Não são más músicas, e são todas perfeitamente toleráveis, mas muitas acabam por ser morosas e aí reside o problema. Nos projectos anteriores, o cantor embarcou numa viagem, algo que mudou a sua sonoridade. Neste, limita-se a reciclar trunfos pop e a tomar duvidosas decisões de instrumentação. Nota-se uma vontade em querer unir dois mundos mas a fusão da atmosfera electrónica com o ambiente acústico tem resultados desapontantes. “Flannel” tinha tudo para ser uma bonita balada folk, que mostrava o cantor de outra forma forma. Tem um soberbo arranjo vocal que se evapora ao som de uma batida inspirada por trap que destoa completamente da sonoridade da música. O mesmo se aplica a “Waves”, mas de forma inversa: a atmosfera bluegrass estraga completamente o que seria uma bonita faixa ao estilo de Timberlake, cheia daquele funk sem espinha a que o artista já nos habituou, noutros tempos mais felizes. Ainda assim, há em Man of the Woods réstias desses tempos: “Montana” é perfeita para um pôr-de-sol tardio e uma dança alimentada pelos últimos momentos de calor, e “Midnight Summer Jam” desliza pelos primeiros momentos do álbum com um certo encanto de noite de Verão inspirado por Jamiroquai. Mas não escondem a verdade: é o primeiro álbum de Justin Timberlake em que o aborrecimento transparece ao longo da sua duração.

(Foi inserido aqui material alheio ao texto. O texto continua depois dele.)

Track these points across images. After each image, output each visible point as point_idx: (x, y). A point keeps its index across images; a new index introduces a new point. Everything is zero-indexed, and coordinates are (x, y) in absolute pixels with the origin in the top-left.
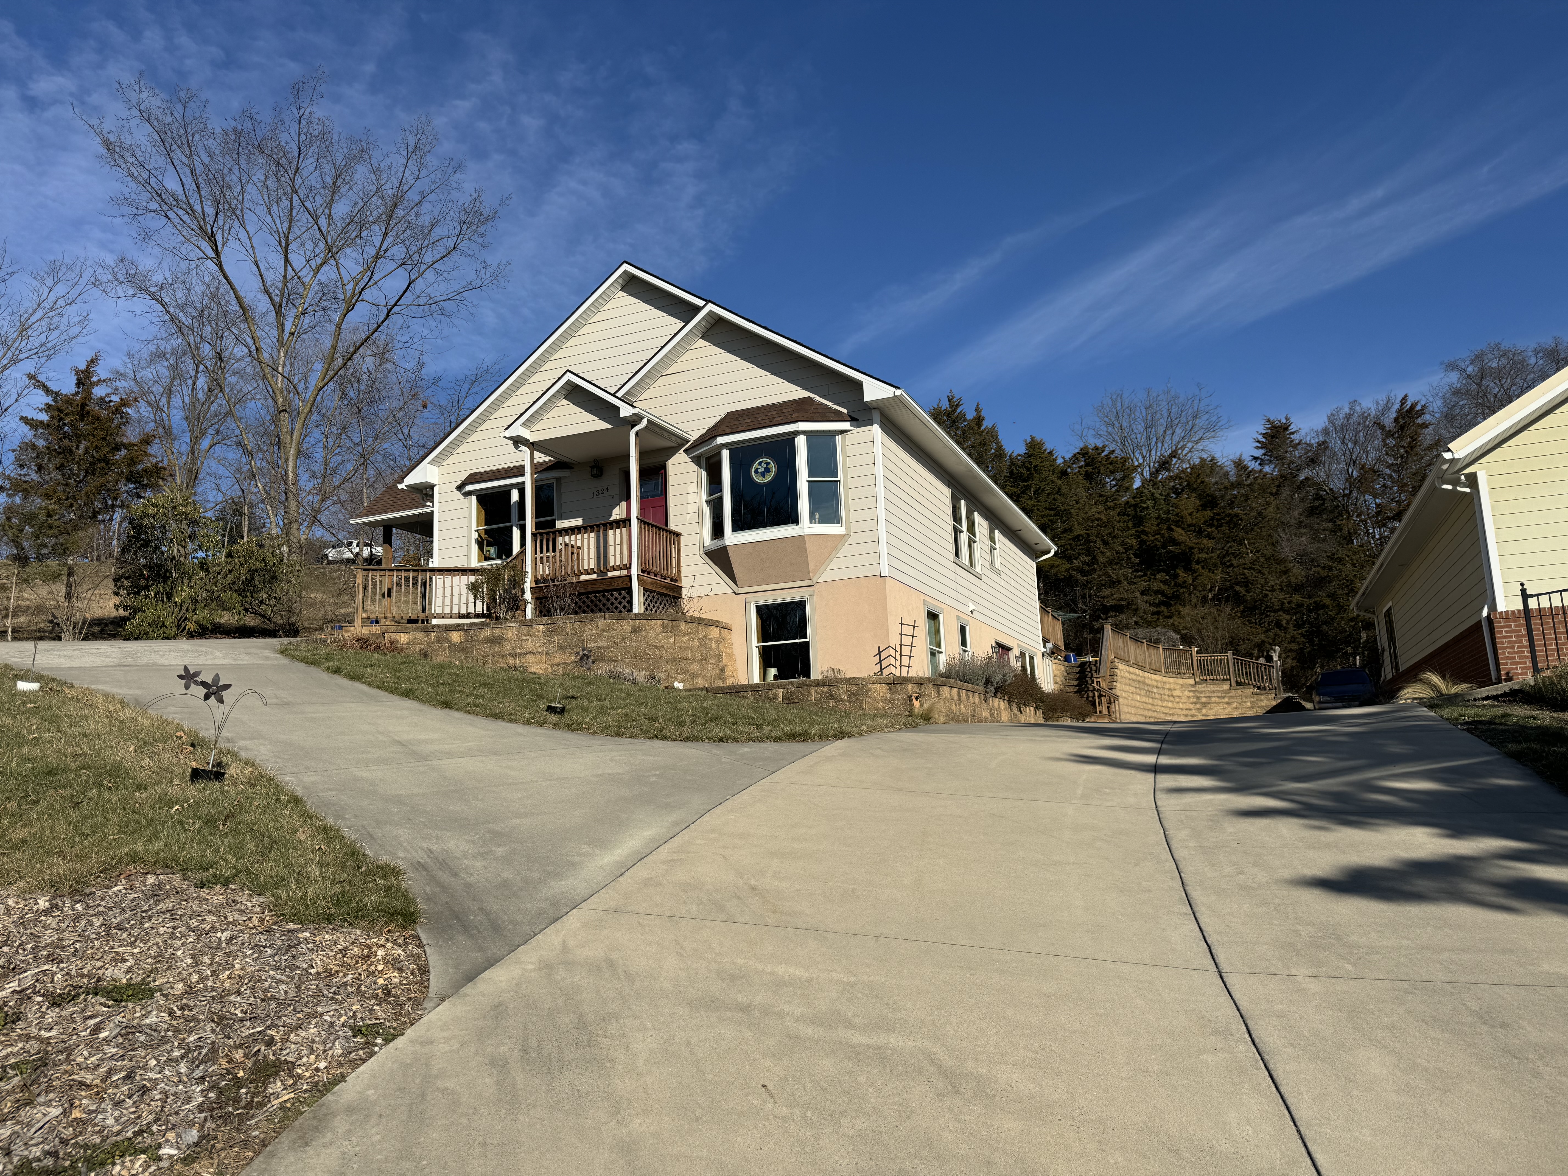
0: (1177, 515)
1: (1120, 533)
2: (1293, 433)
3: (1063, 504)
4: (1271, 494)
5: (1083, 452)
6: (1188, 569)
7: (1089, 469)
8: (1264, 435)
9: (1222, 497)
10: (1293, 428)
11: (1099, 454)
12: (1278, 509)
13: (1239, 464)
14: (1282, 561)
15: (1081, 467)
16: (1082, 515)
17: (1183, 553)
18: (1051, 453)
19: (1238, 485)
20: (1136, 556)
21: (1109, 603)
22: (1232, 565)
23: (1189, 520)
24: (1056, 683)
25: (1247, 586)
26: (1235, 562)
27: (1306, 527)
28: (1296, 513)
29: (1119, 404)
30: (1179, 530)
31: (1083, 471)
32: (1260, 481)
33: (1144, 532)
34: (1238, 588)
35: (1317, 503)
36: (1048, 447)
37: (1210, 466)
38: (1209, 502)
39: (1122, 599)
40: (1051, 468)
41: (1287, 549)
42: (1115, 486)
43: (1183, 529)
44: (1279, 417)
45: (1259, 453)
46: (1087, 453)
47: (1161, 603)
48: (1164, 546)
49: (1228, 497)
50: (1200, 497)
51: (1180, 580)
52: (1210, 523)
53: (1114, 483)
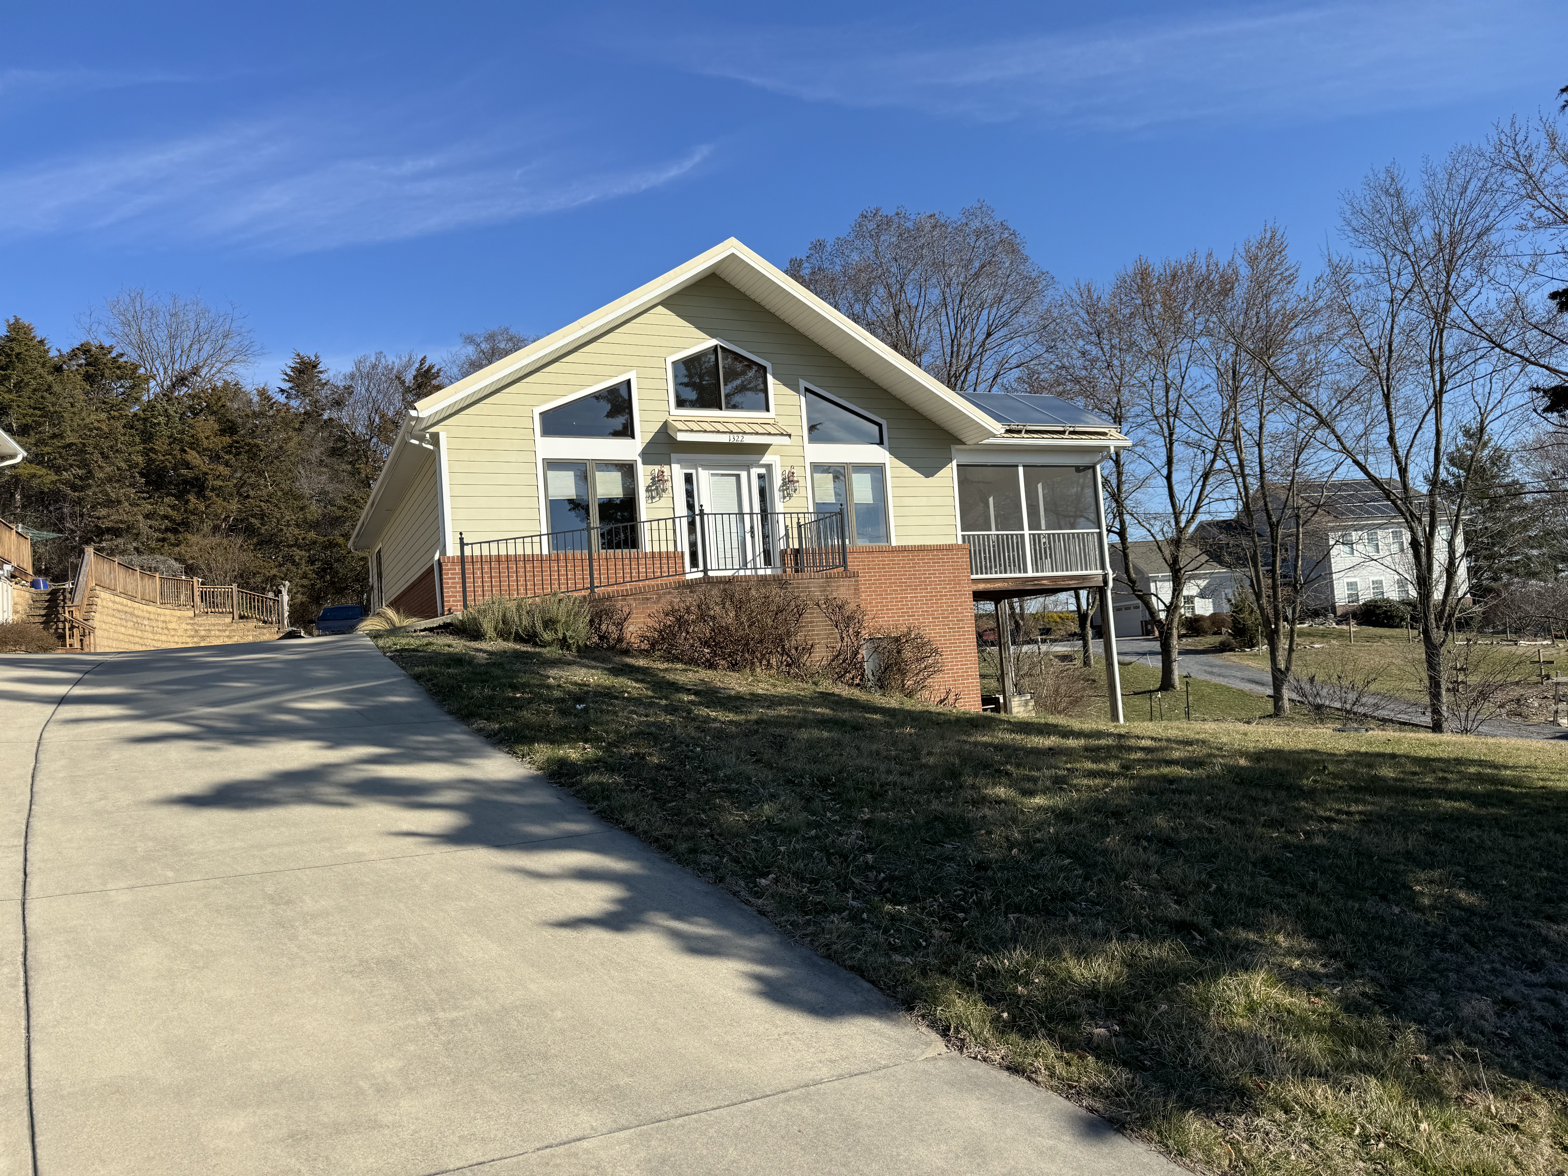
0: (192, 436)
1: (124, 447)
2: (321, 372)
3: (54, 405)
4: (295, 429)
5: (85, 349)
6: (201, 494)
7: (91, 370)
8: (293, 369)
9: (244, 425)
10: (321, 367)
11: (105, 355)
12: (300, 444)
13: (263, 394)
14: (298, 497)
15: (80, 366)
16: (77, 420)
17: (197, 479)
18: (41, 342)
19: (261, 414)
20: (142, 475)
21: (104, 524)
22: (248, 497)
23: (205, 443)
24: (16, 612)
25: (262, 519)
26: (252, 493)
27: (326, 466)
28: (317, 452)
29: (138, 305)
30: (194, 453)
31: (82, 371)
32: (283, 414)
33: (152, 450)
34: (253, 520)
35: (340, 445)
36: (39, 333)
37: (235, 391)
38: (229, 428)
39: (121, 522)
40: (41, 360)
41: (305, 486)
42: (123, 394)
43: (198, 453)
44: (309, 354)
45: (286, 386)
46: (89, 351)
47: (167, 530)
48: (175, 469)
49: (249, 425)
50: (219, 421)
51: (191, 506)
52: (228, 449)
53: (122, 390)
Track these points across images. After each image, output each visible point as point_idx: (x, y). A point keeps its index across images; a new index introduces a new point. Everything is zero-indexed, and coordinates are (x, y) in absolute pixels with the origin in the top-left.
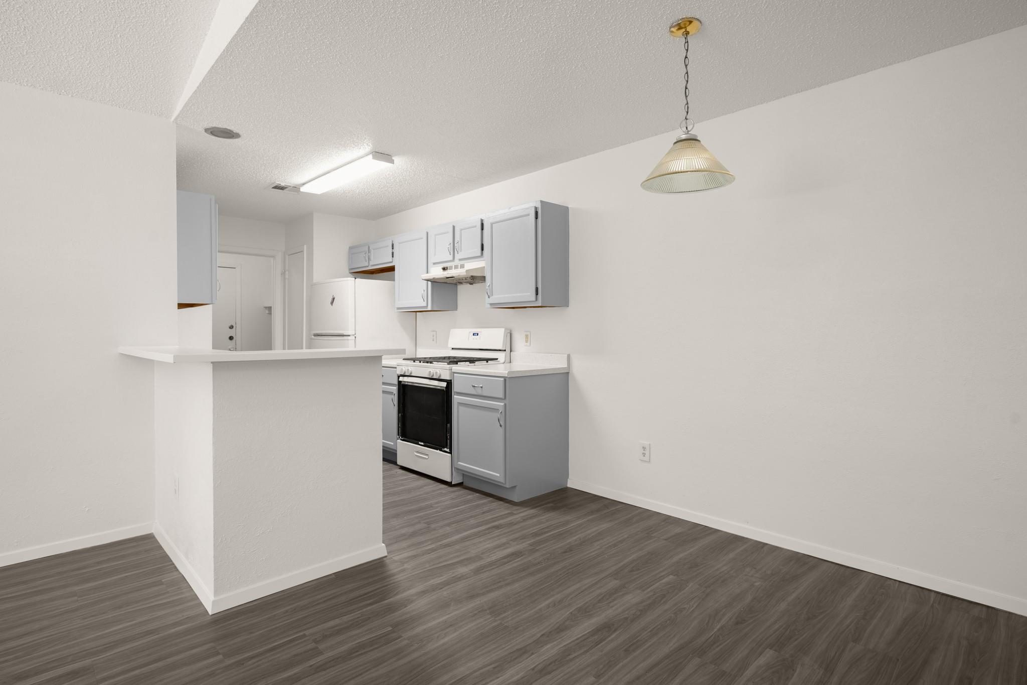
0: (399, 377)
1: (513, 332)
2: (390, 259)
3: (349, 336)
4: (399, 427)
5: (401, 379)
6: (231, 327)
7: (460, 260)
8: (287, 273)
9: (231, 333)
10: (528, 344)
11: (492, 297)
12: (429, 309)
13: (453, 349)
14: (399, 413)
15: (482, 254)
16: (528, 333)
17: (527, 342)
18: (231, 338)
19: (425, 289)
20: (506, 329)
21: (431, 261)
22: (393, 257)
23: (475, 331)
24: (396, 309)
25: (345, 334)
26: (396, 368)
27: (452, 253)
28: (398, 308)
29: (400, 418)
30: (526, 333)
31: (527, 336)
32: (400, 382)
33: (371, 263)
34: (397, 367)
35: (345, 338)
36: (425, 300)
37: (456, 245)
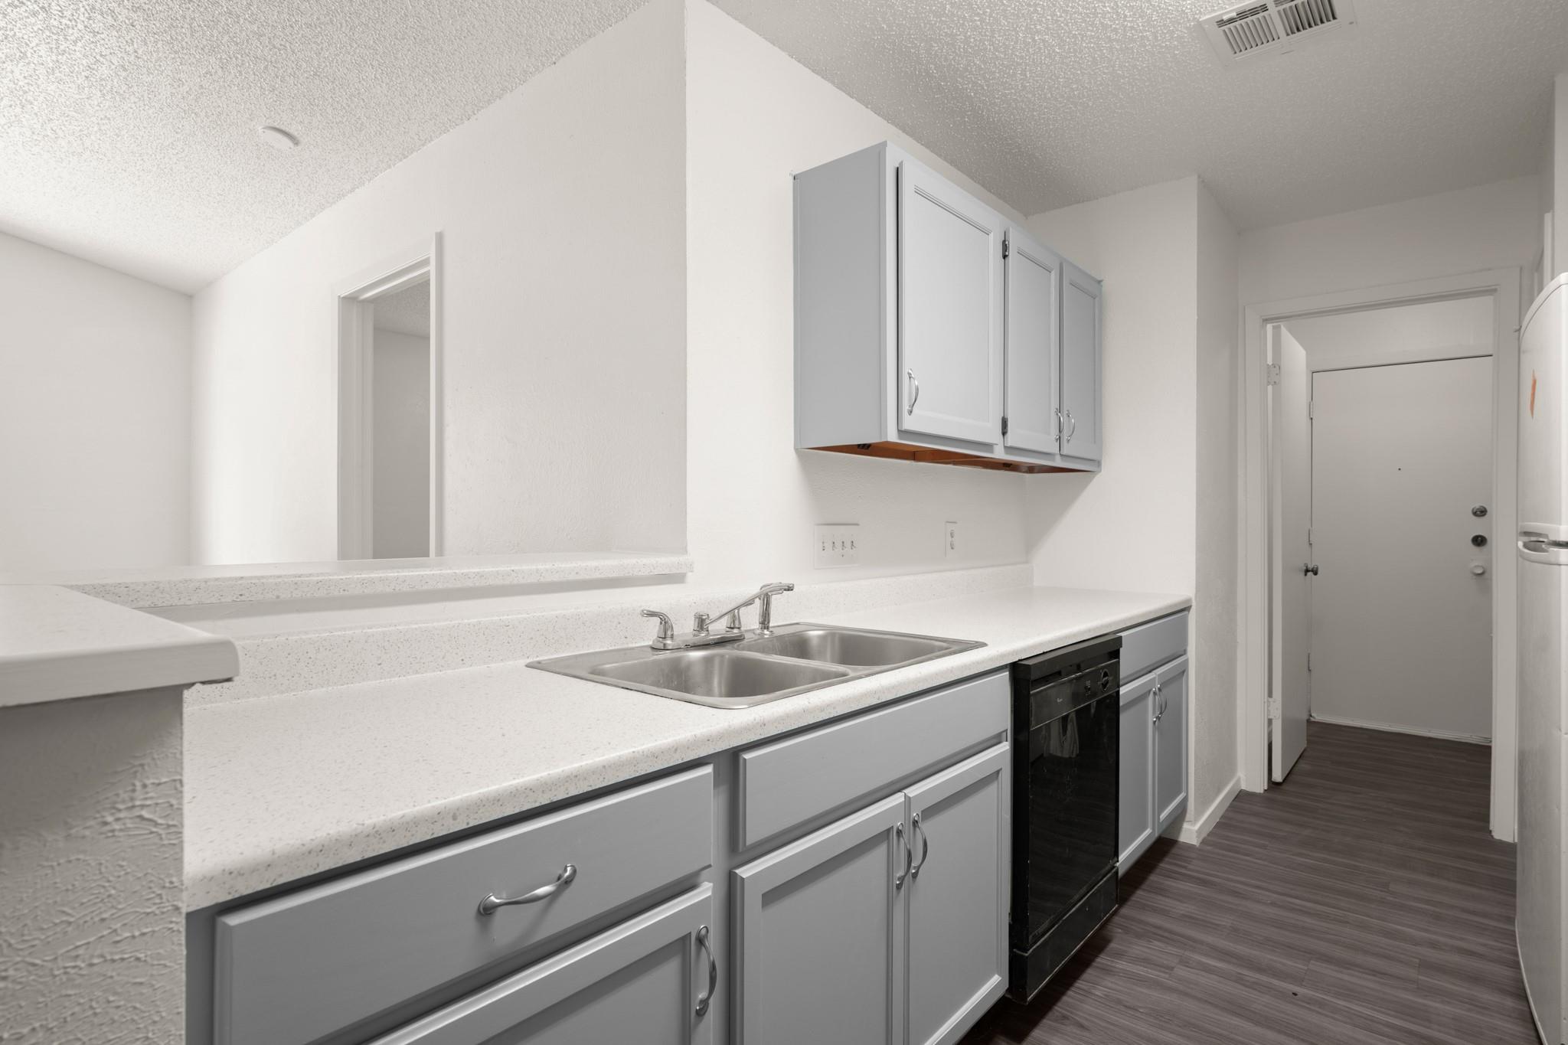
6: (1481, 512)
9: (1478, 527)
18: (1479, 541)
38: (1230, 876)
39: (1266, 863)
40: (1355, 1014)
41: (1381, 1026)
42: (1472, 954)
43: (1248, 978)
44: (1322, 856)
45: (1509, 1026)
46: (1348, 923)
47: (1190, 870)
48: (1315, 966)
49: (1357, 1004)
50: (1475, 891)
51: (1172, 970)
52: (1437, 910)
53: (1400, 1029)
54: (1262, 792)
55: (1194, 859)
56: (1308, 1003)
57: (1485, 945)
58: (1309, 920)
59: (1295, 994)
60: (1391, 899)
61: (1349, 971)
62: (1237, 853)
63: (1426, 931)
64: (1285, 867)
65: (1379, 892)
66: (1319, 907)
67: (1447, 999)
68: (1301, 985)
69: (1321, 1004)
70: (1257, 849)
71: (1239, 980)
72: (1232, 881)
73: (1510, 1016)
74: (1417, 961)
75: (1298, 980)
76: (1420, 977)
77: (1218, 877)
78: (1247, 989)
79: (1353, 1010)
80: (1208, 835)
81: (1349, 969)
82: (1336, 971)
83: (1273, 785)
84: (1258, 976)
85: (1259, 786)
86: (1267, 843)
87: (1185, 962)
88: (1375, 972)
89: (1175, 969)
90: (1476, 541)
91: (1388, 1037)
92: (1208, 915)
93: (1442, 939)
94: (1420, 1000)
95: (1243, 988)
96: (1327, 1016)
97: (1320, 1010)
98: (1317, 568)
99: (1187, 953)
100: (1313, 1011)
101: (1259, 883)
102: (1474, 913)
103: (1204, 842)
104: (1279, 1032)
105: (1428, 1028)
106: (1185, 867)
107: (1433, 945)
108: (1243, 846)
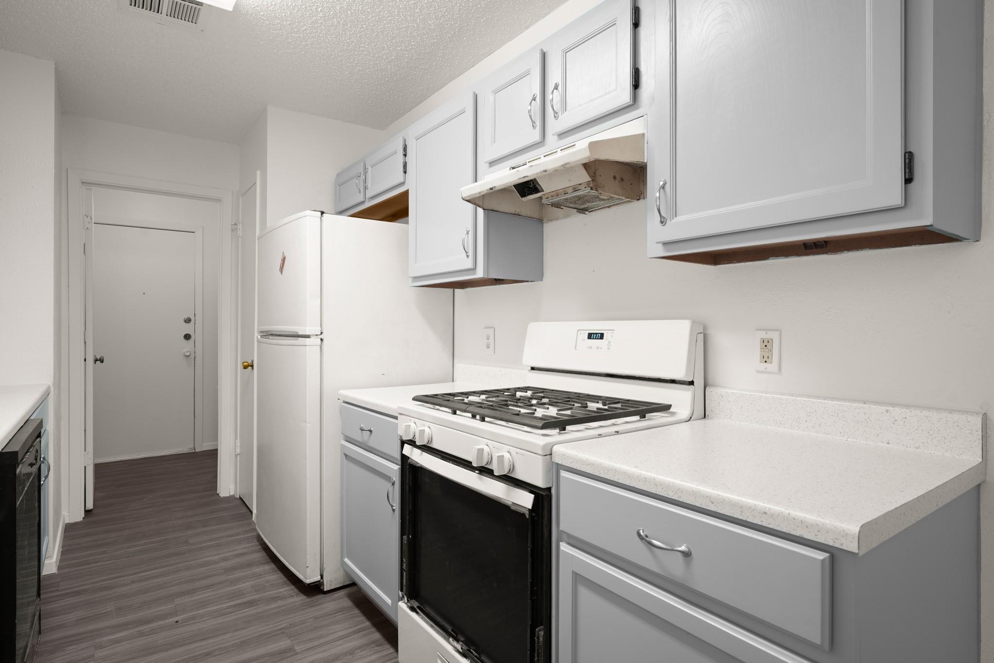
0: (403, 443)
1: (711, 332)
2: (400, 178)
3: (308, 337)
4: (402, 570)
5: (407, 450)
6: (188, 321)
7: (562, 135)
8: (240, 226)
9: (188, 329)
10: (773, 367)
11: (676, 220)
12: (480, 274)
13: (533, 369)
14: (402, 533)
15: (635, 97)
16: (774, 335)
17: (766, 359)
18: (187, 337)
19: (470, 228)
20: (694, 323)
21: (484, 157)
22: (405, 172)
23: (596, 327)
24: (410, 280)
25: (300, 333)
26: (396, 418)
27: (538, 123)
28: (416, 278)
29: (405, 548)
30: (763, 335)
31: (766, 344)
32: (404, 458)
33: (369, 194)
34: (399, 417)
35: (301, 340)
36: (471, 253)
37: (549, 97)
38: (94, 580)
39: (113, 561)
40: (211, 613)
41: (226, 610)
42: (242, 554)
43: (145, 631)
44: (144, 541)
45: (272, 577)
46: (181, 570)
47: (61, 590)
48: (177, 601)
49: (209, 607)
50: (227, 525)
51: (94, 657)
52: (217, 542)
53: (234, 606)
54: (82, 519)
55: (59, 582)
56: (187, 622)
57: (245, 548)
58: (158, 580)
59: (177, 622)
60: (194, 547)
61: (197, 593)
62: (89, 564)
63: (218, 554)
64: (126, 558)
65: (185, 547)
66: (160, 570)
67: (244, 581)
68: (177, 615)
69: (193, 618)
70: (101, 556)
71: (142, 634)
72: (97, 582)
73: (270, 573)
74: (222, 570)
75: (175, 613)
76: (228, 577)
77: (86, 585)
78: (149, 636)
79: (209, 611)
80: (60, 562)
81: (195, 593)
82: (190, 597)
83: (87, 512)
84: (150, 626)
85: (79, 516)
86: (105, 549)
87: (99, 647)
88: (208, 587)
89: (95, 655)
90: (186, 337)
91: (232, 613)
92: (96, 611)
93: (227, 555)
94: (235, 588)
95: (147, 637)
96: (200, 622)
97: (194, 622)
98: (103, 358)
99: (97, 641)
100: (190, 624)
101: (114, 575)
102: (232, 536)
103: (60, 568)
104: (182, 645)
105: (245, 598)
106: (57, 590)
107: (225, 559)
108: (90, 558)
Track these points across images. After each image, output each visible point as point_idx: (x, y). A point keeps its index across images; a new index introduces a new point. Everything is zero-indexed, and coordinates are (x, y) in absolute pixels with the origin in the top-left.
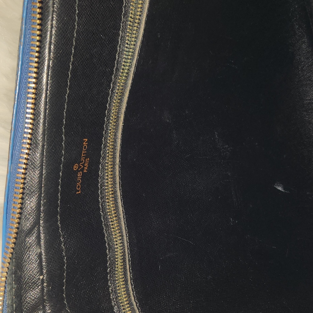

E aborrecimento é algo que nunca foi sinónimo de Justin Timberlake. A sua música é multicor, tem um certo brilho de pop star, característico e reconhecível, mas em Man of the Woods soa a tons de cinzento. É vago e o artista sempre foi incisivo. Fica a sensação de que Justin anda atrás das tendências quando sempre foi um artista que as criou. O que carrega o álbum é o legado pop que Timberlake desenvolveu ao longo de uma carreira de êxitos. Nota-se maturidade na sua música mas falta-lhe tacto na abordagem e na construção. Esta nova etapa da sua vida é um grande passo para um pai e um passo para trás para um gigante da música pop.